Hay mañanas en las que me levanto casi por inercia, pero basta con pensar en mi desayuno favorito para que todo empiece a encajar. No sé exactamente cuándo comenzó esta costumbre, pero desde hace tiempo mi día no empieza de verdad hasta que preparo mis tostadas con queso crema. Es un ritual sencillo, casi íntimo, que me acompaña incluso en los días más caóticos.
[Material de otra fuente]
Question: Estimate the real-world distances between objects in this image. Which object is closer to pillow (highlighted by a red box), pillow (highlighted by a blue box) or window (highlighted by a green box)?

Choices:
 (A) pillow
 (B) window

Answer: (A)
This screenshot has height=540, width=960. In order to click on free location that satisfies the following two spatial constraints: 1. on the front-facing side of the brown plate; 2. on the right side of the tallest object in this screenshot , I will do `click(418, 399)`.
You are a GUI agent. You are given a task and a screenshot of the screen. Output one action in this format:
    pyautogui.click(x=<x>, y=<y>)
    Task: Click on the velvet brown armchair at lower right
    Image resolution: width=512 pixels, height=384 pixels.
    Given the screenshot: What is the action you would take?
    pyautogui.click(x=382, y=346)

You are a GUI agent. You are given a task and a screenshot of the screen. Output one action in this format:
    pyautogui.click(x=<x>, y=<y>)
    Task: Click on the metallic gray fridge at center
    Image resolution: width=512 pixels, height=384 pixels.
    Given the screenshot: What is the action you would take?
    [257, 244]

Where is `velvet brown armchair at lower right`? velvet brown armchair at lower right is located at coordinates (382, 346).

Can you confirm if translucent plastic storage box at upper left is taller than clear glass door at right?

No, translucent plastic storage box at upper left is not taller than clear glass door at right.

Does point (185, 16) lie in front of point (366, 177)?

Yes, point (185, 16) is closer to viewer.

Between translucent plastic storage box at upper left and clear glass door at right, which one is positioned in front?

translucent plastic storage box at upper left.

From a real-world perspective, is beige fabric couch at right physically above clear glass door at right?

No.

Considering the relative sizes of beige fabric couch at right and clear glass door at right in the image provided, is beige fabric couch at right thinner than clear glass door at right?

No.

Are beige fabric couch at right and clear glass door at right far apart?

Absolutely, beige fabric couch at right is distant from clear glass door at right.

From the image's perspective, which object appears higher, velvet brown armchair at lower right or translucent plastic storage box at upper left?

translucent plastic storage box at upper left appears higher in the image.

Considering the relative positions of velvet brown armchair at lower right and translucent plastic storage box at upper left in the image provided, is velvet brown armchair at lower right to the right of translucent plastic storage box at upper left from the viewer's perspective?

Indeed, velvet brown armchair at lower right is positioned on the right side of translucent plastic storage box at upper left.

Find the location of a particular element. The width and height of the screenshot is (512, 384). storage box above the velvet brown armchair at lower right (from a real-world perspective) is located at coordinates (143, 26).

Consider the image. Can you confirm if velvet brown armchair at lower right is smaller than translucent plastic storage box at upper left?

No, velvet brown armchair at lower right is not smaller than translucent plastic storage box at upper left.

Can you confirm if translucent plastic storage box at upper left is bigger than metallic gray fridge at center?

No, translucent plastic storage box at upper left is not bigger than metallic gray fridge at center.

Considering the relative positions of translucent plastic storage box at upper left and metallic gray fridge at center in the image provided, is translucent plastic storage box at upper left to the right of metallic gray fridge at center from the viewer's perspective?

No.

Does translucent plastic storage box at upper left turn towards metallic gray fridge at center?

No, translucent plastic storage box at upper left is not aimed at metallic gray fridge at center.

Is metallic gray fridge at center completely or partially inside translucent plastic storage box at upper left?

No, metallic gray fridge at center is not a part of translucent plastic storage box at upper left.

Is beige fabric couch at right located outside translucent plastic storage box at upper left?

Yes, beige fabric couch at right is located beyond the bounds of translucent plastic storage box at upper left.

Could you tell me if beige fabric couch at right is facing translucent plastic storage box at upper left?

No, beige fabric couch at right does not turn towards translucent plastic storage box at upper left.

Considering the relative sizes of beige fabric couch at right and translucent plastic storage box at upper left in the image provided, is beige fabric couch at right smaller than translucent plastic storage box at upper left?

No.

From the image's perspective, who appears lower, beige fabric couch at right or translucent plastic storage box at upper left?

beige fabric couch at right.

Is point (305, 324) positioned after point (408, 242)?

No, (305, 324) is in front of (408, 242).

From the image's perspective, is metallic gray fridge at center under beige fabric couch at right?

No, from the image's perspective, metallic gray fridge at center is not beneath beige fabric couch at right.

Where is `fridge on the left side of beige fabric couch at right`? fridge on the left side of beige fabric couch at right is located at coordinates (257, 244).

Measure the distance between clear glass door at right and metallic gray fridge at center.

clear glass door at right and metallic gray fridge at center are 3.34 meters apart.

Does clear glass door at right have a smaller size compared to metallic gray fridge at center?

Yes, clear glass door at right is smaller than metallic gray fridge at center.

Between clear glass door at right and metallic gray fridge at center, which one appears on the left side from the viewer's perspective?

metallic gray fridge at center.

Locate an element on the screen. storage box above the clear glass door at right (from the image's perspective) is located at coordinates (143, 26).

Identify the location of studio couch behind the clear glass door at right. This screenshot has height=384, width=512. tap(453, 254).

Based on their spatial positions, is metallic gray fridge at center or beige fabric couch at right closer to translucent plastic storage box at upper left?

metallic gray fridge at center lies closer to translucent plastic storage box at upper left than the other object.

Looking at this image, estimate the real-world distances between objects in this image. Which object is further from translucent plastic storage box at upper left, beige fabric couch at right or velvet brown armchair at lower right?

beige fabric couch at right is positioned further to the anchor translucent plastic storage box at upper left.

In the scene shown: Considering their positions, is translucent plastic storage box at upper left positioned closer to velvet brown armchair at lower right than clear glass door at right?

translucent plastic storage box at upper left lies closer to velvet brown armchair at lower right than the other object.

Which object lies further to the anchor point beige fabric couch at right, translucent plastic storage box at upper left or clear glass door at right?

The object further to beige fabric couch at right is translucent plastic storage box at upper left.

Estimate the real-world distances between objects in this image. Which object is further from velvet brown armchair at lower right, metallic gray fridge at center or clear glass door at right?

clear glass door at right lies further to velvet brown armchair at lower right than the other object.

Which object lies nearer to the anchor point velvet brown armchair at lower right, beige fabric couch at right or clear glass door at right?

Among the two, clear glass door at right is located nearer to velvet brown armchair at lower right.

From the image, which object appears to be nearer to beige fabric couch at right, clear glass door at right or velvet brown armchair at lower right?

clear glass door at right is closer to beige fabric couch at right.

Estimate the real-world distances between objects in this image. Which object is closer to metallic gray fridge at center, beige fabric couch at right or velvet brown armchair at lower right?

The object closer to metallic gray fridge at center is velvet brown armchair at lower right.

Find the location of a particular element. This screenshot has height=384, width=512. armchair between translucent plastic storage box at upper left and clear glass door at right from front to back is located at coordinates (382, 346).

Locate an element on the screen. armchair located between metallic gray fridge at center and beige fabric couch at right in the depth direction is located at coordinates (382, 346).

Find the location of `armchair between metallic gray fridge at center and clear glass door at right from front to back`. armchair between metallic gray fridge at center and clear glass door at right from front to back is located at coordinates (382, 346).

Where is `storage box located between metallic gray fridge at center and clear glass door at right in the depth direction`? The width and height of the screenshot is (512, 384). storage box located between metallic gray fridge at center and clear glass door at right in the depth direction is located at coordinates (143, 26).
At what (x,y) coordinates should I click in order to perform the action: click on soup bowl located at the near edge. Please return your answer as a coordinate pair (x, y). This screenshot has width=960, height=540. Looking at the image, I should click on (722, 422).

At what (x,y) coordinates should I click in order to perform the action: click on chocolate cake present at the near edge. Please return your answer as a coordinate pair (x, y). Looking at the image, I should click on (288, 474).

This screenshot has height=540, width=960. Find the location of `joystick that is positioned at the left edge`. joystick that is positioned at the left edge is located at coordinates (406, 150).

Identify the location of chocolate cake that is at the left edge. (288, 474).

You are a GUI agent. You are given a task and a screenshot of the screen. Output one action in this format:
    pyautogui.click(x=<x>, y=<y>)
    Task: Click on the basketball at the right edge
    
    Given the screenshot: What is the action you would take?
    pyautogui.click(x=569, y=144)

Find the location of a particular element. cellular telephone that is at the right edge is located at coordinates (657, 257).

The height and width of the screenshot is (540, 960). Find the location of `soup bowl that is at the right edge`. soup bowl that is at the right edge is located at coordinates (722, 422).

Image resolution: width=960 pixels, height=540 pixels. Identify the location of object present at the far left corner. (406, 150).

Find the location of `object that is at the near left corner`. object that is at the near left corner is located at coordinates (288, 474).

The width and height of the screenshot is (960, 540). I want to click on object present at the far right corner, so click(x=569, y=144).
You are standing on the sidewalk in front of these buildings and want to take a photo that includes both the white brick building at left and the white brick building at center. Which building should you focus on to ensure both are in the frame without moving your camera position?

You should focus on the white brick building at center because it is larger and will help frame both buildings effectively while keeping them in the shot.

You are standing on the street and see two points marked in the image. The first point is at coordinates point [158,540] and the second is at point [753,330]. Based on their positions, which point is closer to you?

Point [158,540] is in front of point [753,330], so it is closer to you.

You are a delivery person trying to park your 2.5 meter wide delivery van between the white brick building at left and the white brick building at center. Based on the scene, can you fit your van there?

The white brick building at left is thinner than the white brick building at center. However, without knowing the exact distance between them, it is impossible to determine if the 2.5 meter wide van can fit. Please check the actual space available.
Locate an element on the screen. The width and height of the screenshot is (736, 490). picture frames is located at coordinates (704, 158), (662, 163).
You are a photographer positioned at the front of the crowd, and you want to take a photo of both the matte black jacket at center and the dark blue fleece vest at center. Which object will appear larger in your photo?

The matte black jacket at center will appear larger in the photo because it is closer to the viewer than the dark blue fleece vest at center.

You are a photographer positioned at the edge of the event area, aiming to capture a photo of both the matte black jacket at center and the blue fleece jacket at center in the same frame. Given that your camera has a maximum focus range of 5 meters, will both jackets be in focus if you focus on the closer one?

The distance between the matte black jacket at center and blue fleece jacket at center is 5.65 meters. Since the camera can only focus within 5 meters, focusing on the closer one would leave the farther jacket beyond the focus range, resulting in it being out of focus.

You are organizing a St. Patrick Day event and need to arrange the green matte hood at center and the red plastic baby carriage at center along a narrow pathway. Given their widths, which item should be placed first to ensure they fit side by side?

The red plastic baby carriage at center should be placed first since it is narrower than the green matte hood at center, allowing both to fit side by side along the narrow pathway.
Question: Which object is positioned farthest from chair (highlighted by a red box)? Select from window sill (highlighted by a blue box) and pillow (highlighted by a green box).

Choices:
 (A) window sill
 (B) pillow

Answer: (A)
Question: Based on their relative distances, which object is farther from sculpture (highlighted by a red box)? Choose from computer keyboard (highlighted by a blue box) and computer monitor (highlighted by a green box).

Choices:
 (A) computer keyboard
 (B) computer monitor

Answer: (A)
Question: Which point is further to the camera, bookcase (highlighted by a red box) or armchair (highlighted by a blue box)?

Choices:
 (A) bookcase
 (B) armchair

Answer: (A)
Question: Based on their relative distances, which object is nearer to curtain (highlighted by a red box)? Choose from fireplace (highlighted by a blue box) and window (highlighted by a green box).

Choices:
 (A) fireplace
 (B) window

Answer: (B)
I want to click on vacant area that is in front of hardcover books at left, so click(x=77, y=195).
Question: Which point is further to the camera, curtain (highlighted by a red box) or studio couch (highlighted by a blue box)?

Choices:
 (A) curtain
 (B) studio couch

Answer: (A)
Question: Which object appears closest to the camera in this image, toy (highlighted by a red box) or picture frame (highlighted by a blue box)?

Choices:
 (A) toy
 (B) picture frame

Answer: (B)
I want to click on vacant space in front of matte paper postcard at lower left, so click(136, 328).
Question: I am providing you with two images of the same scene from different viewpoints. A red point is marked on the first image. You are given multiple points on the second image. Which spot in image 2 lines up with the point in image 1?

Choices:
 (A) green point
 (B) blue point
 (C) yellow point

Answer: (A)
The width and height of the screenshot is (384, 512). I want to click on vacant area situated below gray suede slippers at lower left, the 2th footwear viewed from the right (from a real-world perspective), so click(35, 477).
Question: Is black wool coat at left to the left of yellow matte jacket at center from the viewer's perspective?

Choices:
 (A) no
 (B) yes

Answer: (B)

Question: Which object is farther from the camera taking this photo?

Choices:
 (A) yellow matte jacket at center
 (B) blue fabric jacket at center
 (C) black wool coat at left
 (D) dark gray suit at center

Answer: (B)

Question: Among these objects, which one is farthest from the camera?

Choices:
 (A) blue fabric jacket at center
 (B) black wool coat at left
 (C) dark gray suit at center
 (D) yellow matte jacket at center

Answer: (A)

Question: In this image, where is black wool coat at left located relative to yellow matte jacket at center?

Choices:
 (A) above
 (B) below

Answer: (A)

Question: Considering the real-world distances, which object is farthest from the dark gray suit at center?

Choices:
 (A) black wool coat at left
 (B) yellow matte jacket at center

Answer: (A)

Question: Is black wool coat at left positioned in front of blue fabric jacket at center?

Lo primero que hago, todavía con sueño, es poner a calentar la tostadora. Ese pequeño sonido eléctrico ya me anuncia que algo bueno está en camino. Mientras espero, rebusco en la despensa el pan perfecto. A veces es una barra del día anterior, otras una hogaza rústica que compré el fin de semana. Da igual cuál sea: lo importante es que, al tostarlo, la cocina se llene de ese aroma cálido que me hace sentir en casa.
Cuando las rebanadas saltan de la tostadora, doradas y crujientes, llega mi parte favorita: abrir el envase de queso crema. Siempre disfruto de ese instante en el que paso el cuchillo y recojo una porción generosa, suave, blanca, brillante. Lo extiendo lentamente, viendo cómo se derrite un poco con el calor del pan. No puedo evitar sonreír cada vez que veo esa mezcla de textura y color. Sé que voy a disfrutar cada bocado.
A menudo acompaño mis tostadas con un café recién hecho. Me gusta esa combinación de lo amargo y lo suave, de lo caliente y lo tibio. A veces, si tengo tiempo, me siento junto a la ventana y miro cómo se despierta la calle. El mundo parece moverse rápido, pero yo estoy ahí, en mi propio ritmo, saboreando un desayuno que me recuerda que la felicidad muchas veces está en lo simple.
Hay días en los que añado algo más: un poco de mermelada, unas rodajas de tomate o incluso un chorrito de miel. Pero, sinceramente, no necesito adornos. El queso crema tiene ese equilibrio perfecto entre sabor y suavidad que me hace sentir que estoy empezando el día con buen pie.
Desayunar tostadas con queso crema se ha convertido en mi pequeño refugio matutino. Es un gesto tan cotidiano que podría pasar desapercibido, pero para mí es casi un recordatorio diario: antes de que el mundo empiece a exigir, antes de que las tareas se acumulen, merezco unos minutos para disfrutar. Y cada mañana, al dar el primer mordisco, lo vuelvo a comprobar.